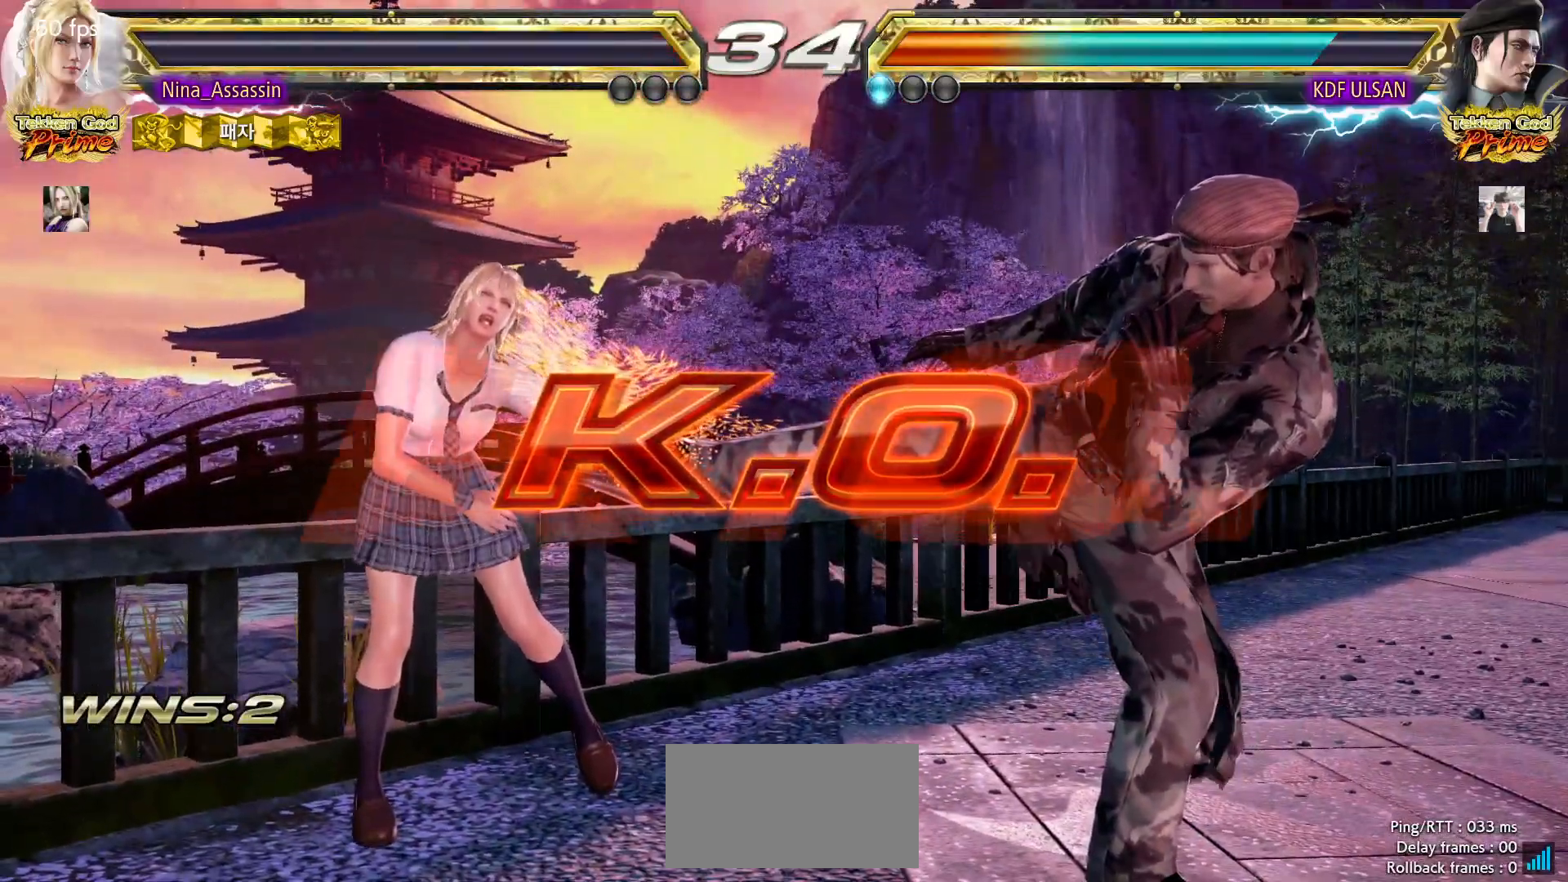
Gameplay with a controller (arcade stick); each line is a JSON object with the inputs held at the frame after it (dt_ms = milliseconds from this image to that frame). "events" lists button and stick changes between this image and that frame as [ms after this image, input, new state], when the widget could be followed in between. Not read: L3 R3.
{"dt_ms": 500, "buttons": [], "left_stick": "center", "events": []}
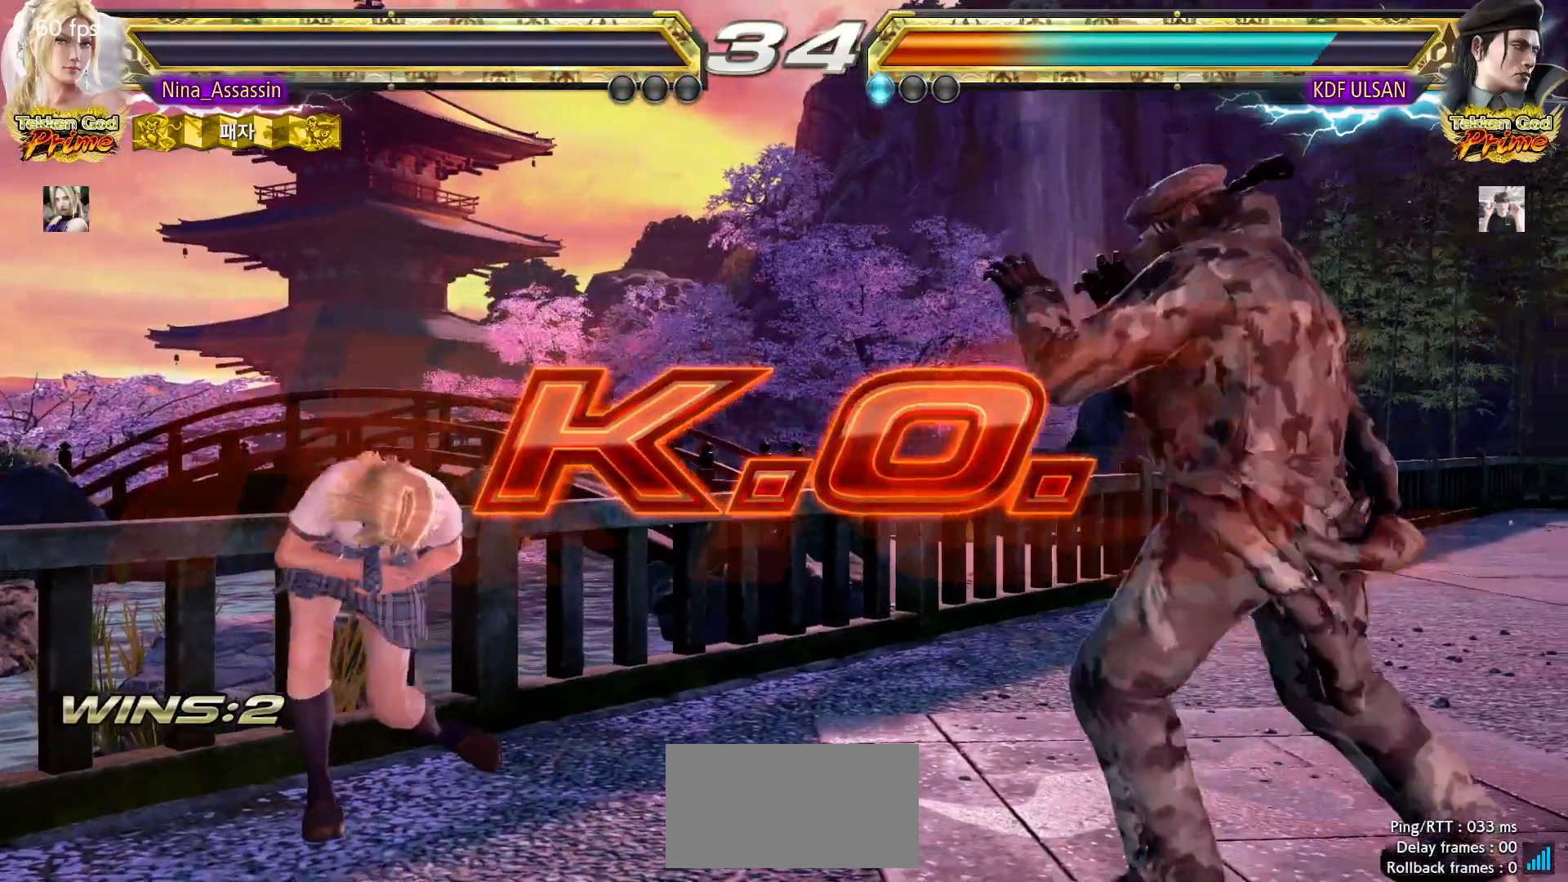
{"dt_ms": 500, "buttons": [], "left_stick": "center", "events": []}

Directions - Print all the material above exactly, and drop the images.

Response to the exercise -
Gameplay with a controller (arcade stick); each line is a JSON object with the inputs held at the frame after it (dt_ms = milliseconds from this image to that frame). "events" lists button and stick changes between this image and that frame as [ms after this image, input, new state], when the widget could be followed in between. Not read: L3 R3.
{"dt_ms": 500, "buttons": [], "left_stick": "center", "events": []}
{"dt_ms": 500, "buttons": [], "left_stick": "center", "events": []}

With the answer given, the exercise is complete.